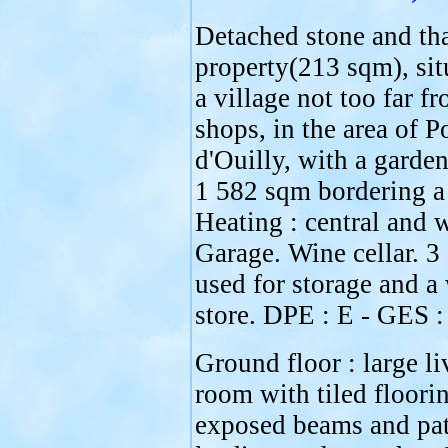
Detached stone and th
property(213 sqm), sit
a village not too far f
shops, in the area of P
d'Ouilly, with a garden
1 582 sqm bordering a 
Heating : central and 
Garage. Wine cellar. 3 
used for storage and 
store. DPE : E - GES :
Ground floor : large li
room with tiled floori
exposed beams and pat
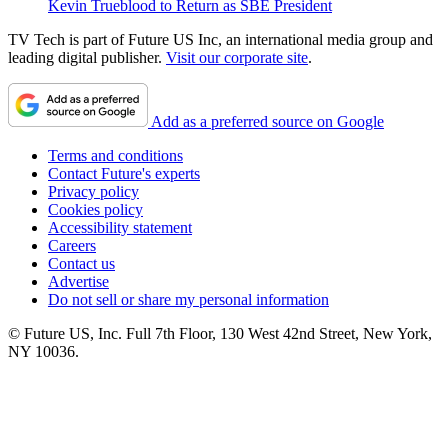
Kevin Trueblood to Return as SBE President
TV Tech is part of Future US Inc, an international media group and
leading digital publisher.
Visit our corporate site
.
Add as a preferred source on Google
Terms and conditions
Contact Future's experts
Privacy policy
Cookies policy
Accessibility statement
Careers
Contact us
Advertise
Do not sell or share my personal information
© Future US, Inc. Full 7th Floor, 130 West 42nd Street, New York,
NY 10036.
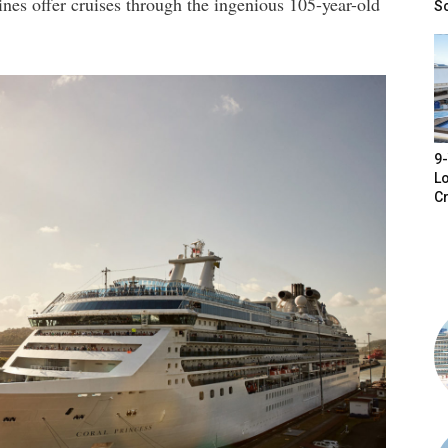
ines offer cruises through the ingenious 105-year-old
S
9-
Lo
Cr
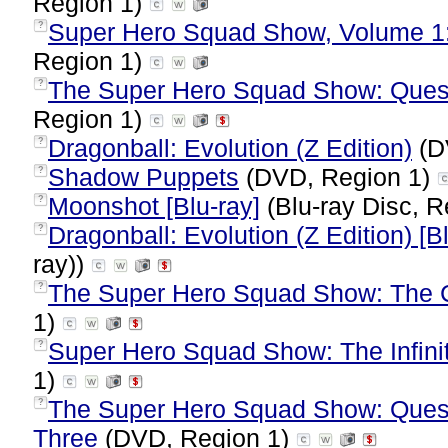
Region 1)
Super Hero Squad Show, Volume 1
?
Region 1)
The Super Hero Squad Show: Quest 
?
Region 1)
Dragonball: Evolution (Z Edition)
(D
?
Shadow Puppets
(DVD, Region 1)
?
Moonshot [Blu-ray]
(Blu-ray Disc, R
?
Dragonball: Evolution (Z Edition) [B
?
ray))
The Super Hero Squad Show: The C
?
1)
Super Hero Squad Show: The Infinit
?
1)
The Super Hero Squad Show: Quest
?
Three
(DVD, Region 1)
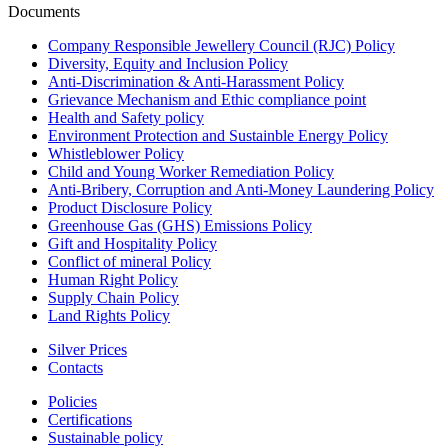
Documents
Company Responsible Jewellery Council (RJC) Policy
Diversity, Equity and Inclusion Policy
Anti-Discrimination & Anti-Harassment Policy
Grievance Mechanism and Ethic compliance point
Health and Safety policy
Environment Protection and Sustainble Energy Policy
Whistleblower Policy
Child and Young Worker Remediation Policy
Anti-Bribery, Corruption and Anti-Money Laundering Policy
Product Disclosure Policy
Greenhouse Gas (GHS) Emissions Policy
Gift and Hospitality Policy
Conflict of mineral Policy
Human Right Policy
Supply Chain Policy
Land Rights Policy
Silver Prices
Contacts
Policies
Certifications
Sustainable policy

____

> **Exercise requirements**
Only the lines from the beginning of the listing up to and including the line with "Greenhouse Gas (GHS) Emissions Policy" should appear in the reply, copied word for word and free of pictures.

> **Solution for this exercise**
Detached stone and th
property(213 sqm), sit
a village not too far f
shops, in the area of P
d'Ouilly, with a garden
1 582 sqm bordering a 
Heating : central and 
Garage. Wine cellar. 3 
used for storage and 
store. DPE : E - GES :
Ground floor : large li
room with tiled floori
exposed beams and pat
Kevin Trueblood to Return as SBE President
TV Tech is part of Future US Inc, an international media group and
leading digital publisher.
Visit our corporate site
.
Add as a preferred source on Google
Terms and conditions
Contact Future's experts
Privacy policy
Cookies policy
Accessibility statement
Careers
Contact us
Advertise
Do not sell or share my personal information
© Future US, Inc. Full 7th Floor, 130 West 42nd Street, New York,
NY 10036.
ines offer cruises through the ingenious 105-year-old
S
9-
Lo
Cr
Region 1)
Super Hero Squad Show, Volume 1
?
Region 1)
The Super Hero Squad Show: Quest 
?
Region 1)
Dragonball: Evolution (Z Edition)
(D
?
Shadow Puppets
(DVD, Region 1)
?
Moonshot [Blu-ray]
(Blu-ray Disc, R
?
Dragonball: Evolution (Z Edition) [B
?
ray))
The Super Hero Squad Show: The C
?
1)
Super Hero Squad Show: The Infinit
?
1)
The Super Hero Squad Show: Quest
?
Three
(DVD, Region 1)
Documents
Company Responsible Jewellery Council (RJC) Policy
Diversity, Equity and Inclusion Policy
Anti-Discrimination & Anti-Harassment Policy
Grievance Mechanism and Ethic compliance point
Health and Safety policy
Environment Protection and Sustainble Energy Policy
Whistleblower Policy
Child and Young Worker Remediation Policy
Anti-Bribery, Corruption and Anti-Money Laundering Policy
Product Disclosure Policy
Greenhouse Gas (GHS) Emissions Policy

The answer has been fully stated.